UMC does not undertake any obligation to update any forward-looking statement as a result of
new information, future events or otherwise, except as required under applicable law.
The financial statements included in this release are unaudited and unconsolidated, and
prepared and published in accordance with ROC GAAP. Investors are cautioned that there are
many differences between ROC GAAP and US GAAP.

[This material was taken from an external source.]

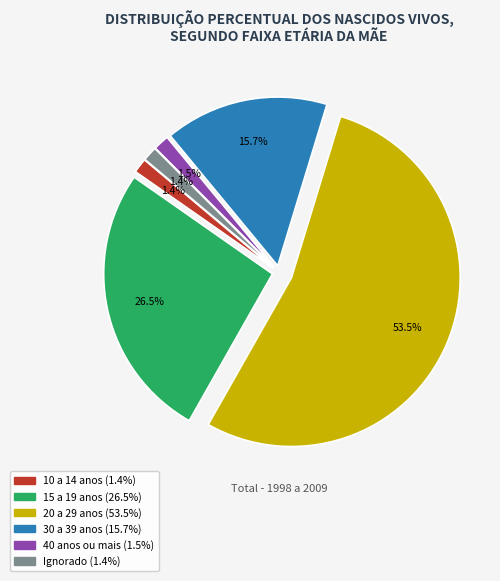

True or false: 15 a 19 anos accounts for 19% of the total.

False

This presentation is not an offer of securities for sale in the United States. Securities may not be
offered or sold in the United States absent registration or an exemption from registration. Any
public offering of securities to be made in the United States will be made by means of a
prospectus that may be obtained from the issuer or selling security holder and that will contain
detailed information about the company and management, as well as financial statements.